As Mr Branton explains. “The manufacturing, transportation, construction and demolition of buildings is a big contributor to global carbon emissions, and to be truly sustainable you should build what you need. 

“We must also think twice before demolishing existing buildings. As architects, we are helping clients whose requirements have changed, or where they are outgrowing their existing premises, to consider rethinking, redesigning and repurposing what they have, to meet their new needs. 

“However, although repurposing old buildings is better for sustainability, it often comes at a cost for the client, and that’s not just due to materials and design. 
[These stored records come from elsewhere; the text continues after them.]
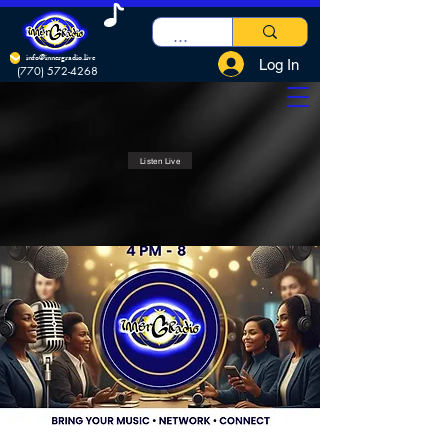
info@innergradio.live
Log In
(770) 572-4268
Listen Live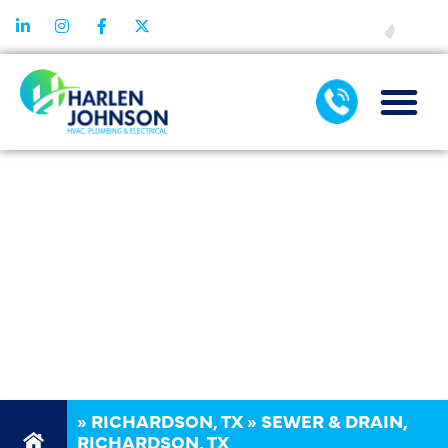
FINANCING
SEWER &
DRAIN REPAIR
SERVICES IN
RICHARDSON,
TX
»
RICHARDSON, TX
»
SEWER & DRAIN,
RICHARDSON, TX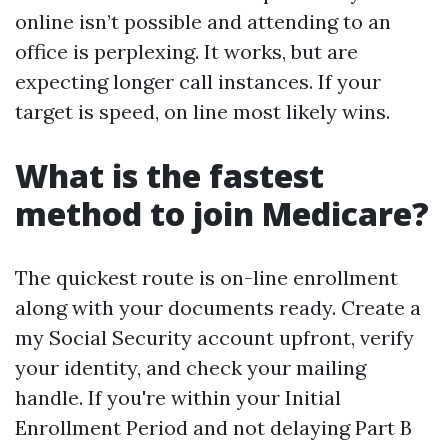
online isn’t possible and attending to an
office is perplexing. It works, but are
expecting longer call instances. If your
target is speed, on line most likely wins.
What is the fastest
method to join Medicare?
The quickest route is on-line enrollment
along with your documents ready. Create a
my Social Security account upfront, verify
your identity, and check your mailing
handle. If you're within your Initial
Enrollment Period and not delaying Part B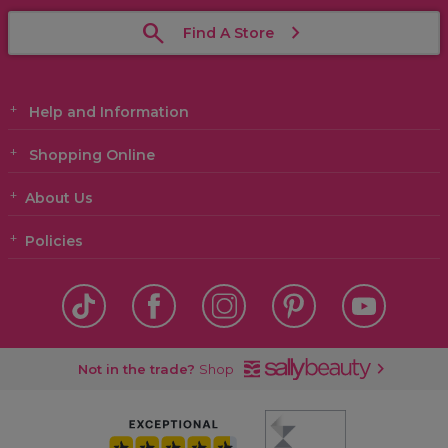
Find A Store
Help and Information
Shopping Online
About Us
Policies
Not in the trade?
Shop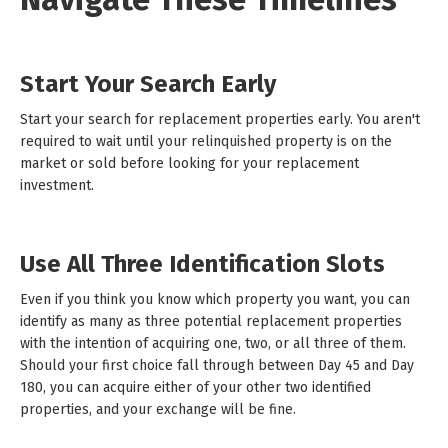
Start Your Search Early
Start your search for replacement properties early. You aren't
required to wait until your relinquished property is on the
market or sold before looking for your replacement
investment.
Use All Three Identification Slots
Even if you think you know which property you want, you can
identify as many as three potential replacement properties
with the intention of acquiring one, two, or all three of them.
Should your first choice fall through between Day 45 and Day
180, you can acquire either of your other two identified
properties, and your exchange will be fine.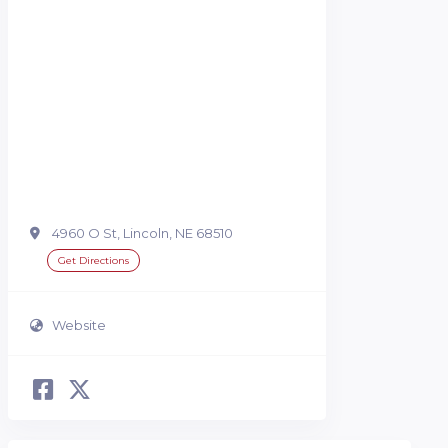
4960 O St, Lincoln, NE 68510
Get Directions
Website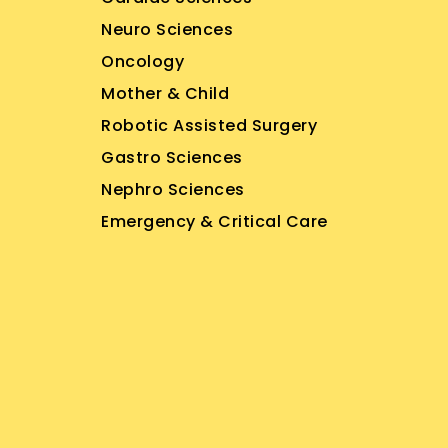
Neuro Sciences
Oncology
Mother & Child
Robotic Assisted Surgery
Gastro Sciences
Nephro Sciences
Emergency & Critical Care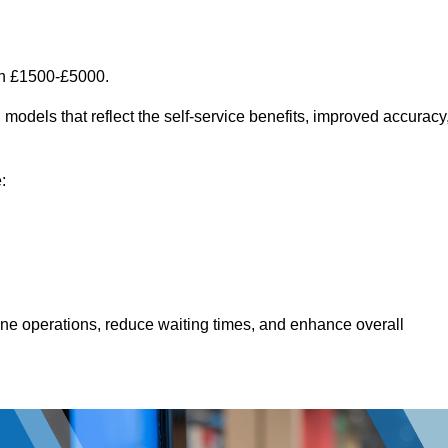
en £1500-£5000.
models that reflect the self-service benefits, improved accuracy
:
line operations, reduce waiting times, and enhance overall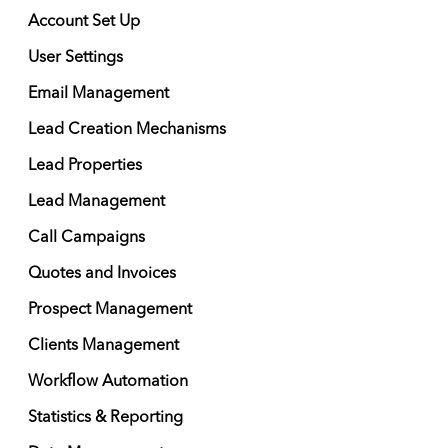
Account Set Up
User Settings
Email Management
Lead Creation Mechanisms
Lead Properties
Lead Management
Call Campaigns
Quotes and Invoices
Prospect Management
Clients Management
Workflow Automation
Statistics & Reporting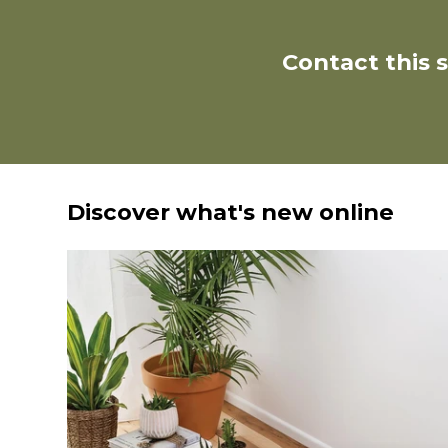
Contact this 
Discover what's new online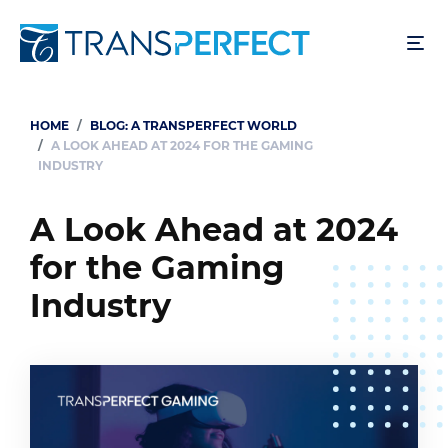
Skip
to
main
content
HOME
BLOG: A TRANSPERFECT WORLD
Breadcrumb
A LOOK AHEAD AT 2024 FOR THE GAMING
INDUSTRY
A Look Ahead at 2024
for the Gaming
Industry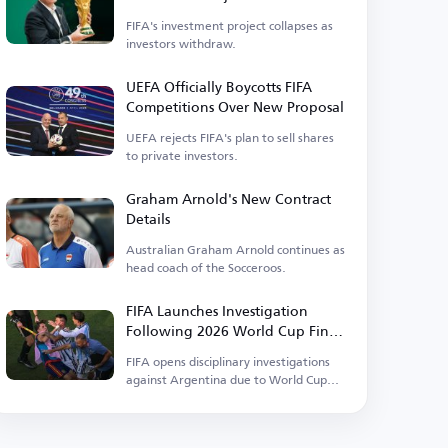
FIFA's investment project collapses as
investors withdraw.
UEFA Officially Boycotts FIFA
Competitions Over New Proposal
UEFA rejects FIFA's plan to sell shares
to private investors.
Graham Arnold's New Contract
Details
Australian Graham Arnold continues as
head coach of the Socceroos.
FIFA Launches Investigation
Following 2026 World Cup Final
Events
FIFA opens disciplinary investigations
against Argentina due to World Cup
incidents.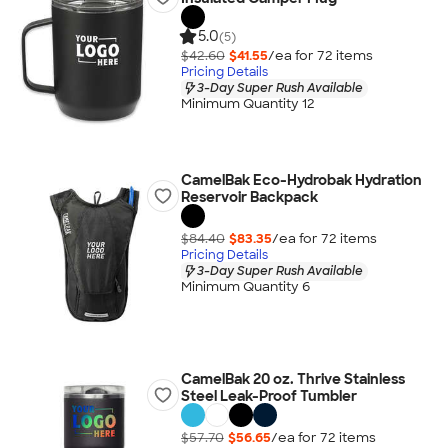
5.0
(5)
$42.60
$41.55
/ea for
72
item
s
Pricing Details
3-Day Super Rush Available
Minimum Quantity 12
CamelBak Eco-Hydrobak Hydration
Reservoir Backpack
$84.40
$83.35
/ea for
72
item
s
Pricing Details
3-Day Super Rush Available
Minimum Quantity 6
CamelBak 20 oz. Thrive Stainless
Steel Leak-Proof Tumbler
$57.70
$56.65
/ea for
72
item
s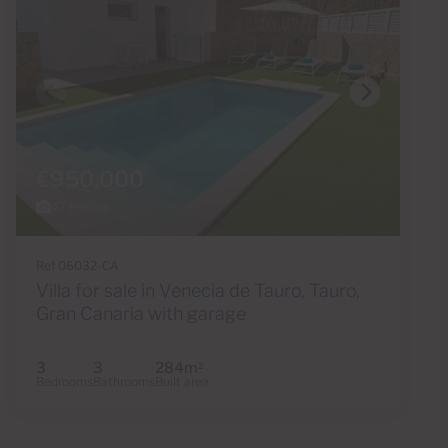
€950,000
47 Photos
Ref 06032-CA
Villa for sale in Venecia de Tauro, Tauro,
Gran Canaria with garage
3
3
284m
2
Bedrooms
Bathrooms
Built area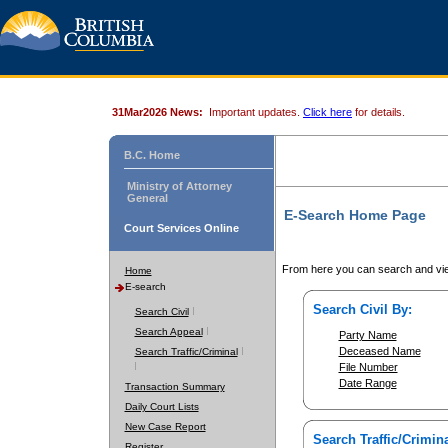
31Mar2026 News:
Important updates.
Click here
for details.
B.C. Home
Ministry of Attorney
General
E-Search Home Page
Court Services Online
From here you can search and vie
Home
E-search
Search Civil By:
Search Civil
Search Appeal
Party Name
Deceased Name
Search Traffic/Criminal
File Number
Date Range
Transaction Summary
Daily Court Lists
New Case Report
Search Traffic/Crimina
Register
“When building something new, the client doesn’t pay VAT. Yet if you are extending or reconfiguring existing accommodation, 20% VAT is added to the bottom line. Change of use, or repurposing, attracts a slightly lesser rate of 5%, but essentially if we want developers and clients to prioritise sustainability and the reuse of old buildings, this disparity needs to be addressed at Government level. 

“The mantra of the moment is to ‘reduce, reuse and recycle’. Rather than hindering creativity, recycling old buildings offers architects opportunities to reanimate unique spaces, engage with architectural traditions, and build off the legacies of established sites. 

“When it comes to sustainable design, the future is not just about creating new eco buildings that are carbon neutral, but it is about how we as architects, can play a role in revitalising communities, where we live, work and play.”